Nos próximos anos, teremos uma exigência crescente por um combustível ainda mais neutro, com processos e produtos mais sustentáveis de ponta a ponta. Isso significa identificar soluções em toda a cadeia, inclusive no escoamento da produção, ampliando a utilização de modais de menor emissão. A substituição do diesel no ciclo de produção de cana e na distribuição dos produtos continua sendo uma das oportunidades para reduzir a pegada de carbono no ciclo do etanol. A resposta está no próprio processo, com o uso de biometano produzido a partir da biodigestão de vinhaça. O modelo de produção a partir da cana-de-açúcar possibilita identificar saídas dentro de sua própria estrutura. 
 
Temos que trabalhar com um cenário longínquo, mas não improvável, da extinção de emissão de gases poluentes e de efeito estufa decorrente da mobilidade humana. Mais ainda, com a premissa de que as soluções deverão passar por combustíveis renováveis. O etanol apresenta-se naturalmente como protagonista nessa trama, o que posiciona o Brasil como um candidato à liderança dessa revolução.

Em um cenário em que há prevalência de veículos com motores de combustão interna, teremos o aumento de participação do etanol na mistura de gasolina. Por ser uma estratégia exequível, relativamente simples de ser implementada e com resultados imediatos, pode ser uma opção, ainda que transitória, para regiões que caminham para a eletrificação da frota. 
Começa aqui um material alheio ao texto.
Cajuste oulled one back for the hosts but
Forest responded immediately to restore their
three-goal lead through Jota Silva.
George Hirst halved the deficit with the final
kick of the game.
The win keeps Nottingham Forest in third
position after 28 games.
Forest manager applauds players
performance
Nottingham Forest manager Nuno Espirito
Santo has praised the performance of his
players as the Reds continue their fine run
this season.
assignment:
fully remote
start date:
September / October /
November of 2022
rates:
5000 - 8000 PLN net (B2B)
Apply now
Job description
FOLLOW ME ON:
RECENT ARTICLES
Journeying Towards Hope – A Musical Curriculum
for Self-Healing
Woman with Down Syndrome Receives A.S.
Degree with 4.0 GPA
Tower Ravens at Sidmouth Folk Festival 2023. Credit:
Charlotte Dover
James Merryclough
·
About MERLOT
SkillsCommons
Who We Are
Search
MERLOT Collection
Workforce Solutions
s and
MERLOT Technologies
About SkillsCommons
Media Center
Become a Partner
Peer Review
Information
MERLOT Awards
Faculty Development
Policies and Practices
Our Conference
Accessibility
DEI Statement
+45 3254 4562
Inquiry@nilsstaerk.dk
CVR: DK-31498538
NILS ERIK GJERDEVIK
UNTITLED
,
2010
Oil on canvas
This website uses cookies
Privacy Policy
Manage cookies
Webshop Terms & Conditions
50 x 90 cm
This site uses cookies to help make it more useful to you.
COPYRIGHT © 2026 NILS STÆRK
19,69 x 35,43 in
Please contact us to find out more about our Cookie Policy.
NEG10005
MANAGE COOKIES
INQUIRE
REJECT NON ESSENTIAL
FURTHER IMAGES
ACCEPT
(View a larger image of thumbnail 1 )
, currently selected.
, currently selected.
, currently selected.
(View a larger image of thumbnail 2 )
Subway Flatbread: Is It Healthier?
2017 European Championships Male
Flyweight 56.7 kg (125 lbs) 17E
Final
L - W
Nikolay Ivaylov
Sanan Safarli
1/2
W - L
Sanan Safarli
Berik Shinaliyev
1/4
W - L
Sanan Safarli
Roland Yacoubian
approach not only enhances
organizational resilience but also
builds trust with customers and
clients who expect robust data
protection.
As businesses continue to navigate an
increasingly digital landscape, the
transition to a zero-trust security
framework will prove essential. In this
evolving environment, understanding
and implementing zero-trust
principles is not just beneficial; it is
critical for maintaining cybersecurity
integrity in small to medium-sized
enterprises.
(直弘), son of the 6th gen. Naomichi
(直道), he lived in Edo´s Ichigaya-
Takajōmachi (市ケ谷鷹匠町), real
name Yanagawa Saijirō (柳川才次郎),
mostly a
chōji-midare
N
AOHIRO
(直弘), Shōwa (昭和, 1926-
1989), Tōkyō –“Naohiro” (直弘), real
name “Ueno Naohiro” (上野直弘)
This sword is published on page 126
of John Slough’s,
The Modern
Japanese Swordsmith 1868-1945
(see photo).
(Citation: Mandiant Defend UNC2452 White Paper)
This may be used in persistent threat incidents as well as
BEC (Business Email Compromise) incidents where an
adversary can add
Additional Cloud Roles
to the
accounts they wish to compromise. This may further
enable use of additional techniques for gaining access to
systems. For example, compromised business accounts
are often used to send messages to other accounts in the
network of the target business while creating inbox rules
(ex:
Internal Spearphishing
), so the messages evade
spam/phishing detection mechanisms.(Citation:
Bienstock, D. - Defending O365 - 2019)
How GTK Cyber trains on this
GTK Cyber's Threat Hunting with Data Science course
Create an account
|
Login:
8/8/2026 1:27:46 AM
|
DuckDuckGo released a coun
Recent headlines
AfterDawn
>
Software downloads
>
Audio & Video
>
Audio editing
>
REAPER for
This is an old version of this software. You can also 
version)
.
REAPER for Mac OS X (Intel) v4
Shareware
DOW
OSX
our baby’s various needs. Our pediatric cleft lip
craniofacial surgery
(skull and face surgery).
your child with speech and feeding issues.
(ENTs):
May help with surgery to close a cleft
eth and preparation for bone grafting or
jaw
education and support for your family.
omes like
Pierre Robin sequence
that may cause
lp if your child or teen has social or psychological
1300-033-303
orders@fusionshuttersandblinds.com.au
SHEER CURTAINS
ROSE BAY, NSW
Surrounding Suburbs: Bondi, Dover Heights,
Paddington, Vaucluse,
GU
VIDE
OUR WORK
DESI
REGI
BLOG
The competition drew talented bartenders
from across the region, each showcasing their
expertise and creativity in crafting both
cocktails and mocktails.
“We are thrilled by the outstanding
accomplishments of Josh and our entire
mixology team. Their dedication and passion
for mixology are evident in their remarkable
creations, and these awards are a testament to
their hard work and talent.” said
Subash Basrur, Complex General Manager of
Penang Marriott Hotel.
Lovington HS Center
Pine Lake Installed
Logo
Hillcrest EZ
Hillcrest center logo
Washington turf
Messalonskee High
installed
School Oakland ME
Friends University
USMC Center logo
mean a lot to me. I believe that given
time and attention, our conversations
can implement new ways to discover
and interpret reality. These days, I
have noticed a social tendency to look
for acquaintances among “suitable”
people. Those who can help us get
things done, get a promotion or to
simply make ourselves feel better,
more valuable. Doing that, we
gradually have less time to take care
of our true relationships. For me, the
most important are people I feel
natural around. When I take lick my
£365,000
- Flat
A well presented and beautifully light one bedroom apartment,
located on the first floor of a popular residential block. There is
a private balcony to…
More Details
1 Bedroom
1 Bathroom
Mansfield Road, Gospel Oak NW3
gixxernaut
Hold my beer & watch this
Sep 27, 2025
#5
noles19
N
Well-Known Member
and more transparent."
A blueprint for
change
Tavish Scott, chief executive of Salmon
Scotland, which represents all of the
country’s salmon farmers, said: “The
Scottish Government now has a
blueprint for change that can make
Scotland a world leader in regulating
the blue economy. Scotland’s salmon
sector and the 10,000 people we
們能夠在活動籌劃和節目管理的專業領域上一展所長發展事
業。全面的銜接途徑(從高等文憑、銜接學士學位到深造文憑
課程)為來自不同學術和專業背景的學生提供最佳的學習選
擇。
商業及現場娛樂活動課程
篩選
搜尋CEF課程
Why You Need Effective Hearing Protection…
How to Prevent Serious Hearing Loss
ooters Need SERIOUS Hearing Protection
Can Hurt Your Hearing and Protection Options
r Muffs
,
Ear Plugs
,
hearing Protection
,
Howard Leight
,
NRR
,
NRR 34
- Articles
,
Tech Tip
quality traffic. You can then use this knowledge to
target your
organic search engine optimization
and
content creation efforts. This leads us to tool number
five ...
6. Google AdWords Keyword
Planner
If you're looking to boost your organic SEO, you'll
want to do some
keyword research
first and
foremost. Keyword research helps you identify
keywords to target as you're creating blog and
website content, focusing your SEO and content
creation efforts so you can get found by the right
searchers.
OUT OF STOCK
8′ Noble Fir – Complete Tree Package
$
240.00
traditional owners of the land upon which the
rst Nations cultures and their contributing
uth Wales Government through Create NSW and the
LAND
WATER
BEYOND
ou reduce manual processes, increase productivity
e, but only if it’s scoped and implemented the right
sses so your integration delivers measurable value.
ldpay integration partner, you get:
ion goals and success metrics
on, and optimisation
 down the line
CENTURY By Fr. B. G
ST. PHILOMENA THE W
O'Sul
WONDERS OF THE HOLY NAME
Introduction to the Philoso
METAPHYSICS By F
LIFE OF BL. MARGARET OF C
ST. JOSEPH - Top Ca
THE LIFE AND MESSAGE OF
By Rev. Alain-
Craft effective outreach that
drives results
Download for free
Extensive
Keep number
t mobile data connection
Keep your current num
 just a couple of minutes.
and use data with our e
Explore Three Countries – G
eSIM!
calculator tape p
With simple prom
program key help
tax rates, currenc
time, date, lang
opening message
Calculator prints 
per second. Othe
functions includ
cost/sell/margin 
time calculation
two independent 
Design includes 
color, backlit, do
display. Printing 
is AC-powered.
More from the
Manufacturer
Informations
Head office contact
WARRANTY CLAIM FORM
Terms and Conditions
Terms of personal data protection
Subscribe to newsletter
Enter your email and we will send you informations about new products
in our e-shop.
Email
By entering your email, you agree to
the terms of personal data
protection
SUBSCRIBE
Há outro quadro que se mostra promissor com o lançamento de modelos híbridos movidos por motor elétrico e abastecidos com etanol, apresentados como os “carros mais limpos do mundo” por utilizarem somente recursos renováveis. Em locais onde não há fonte limpa de geração de energia para alimentar os veículos elétricos ou onde não há infraestrutura adequada para o carregamento de baterias, esta é uma alternativa efetiva em relação aos veículos puramente elétricos.

Em um terceiro contexto, que representa o grande salto para o setor, está a utilização do etanol como fonte de hidrogênio para alimentar células a combustível. Os veículos elétricos com células a combustível têm baixíssimo impacto ambiental, sem emissão de material particulado e tendo como subproduto apenas vapor d’água. Já em estágio de desenvolvimento em várias montadoras, a propulsão por células de combustível permite que a bateria do carro elétrico seja substituída pelo tanque de etanol. 

De fato, a reinvenção de um setor, muitas vezes, não significa apenas a necessidade de se modernizar, mas de sobreviver. Inclusive para uma indústria consolidada, é fundamental buscar hoje respostas para perguntas sobre desafios que nem mesmo se concretizaram e soluções para obstáculos futuros. Como será a utilização dos biocombustíveis e da bioenergia? Que mercados prevalecerão? Como tornar os produtos e a cadeia produtiva integralmente sustentáveis? O etanol se tornará uma commodity global?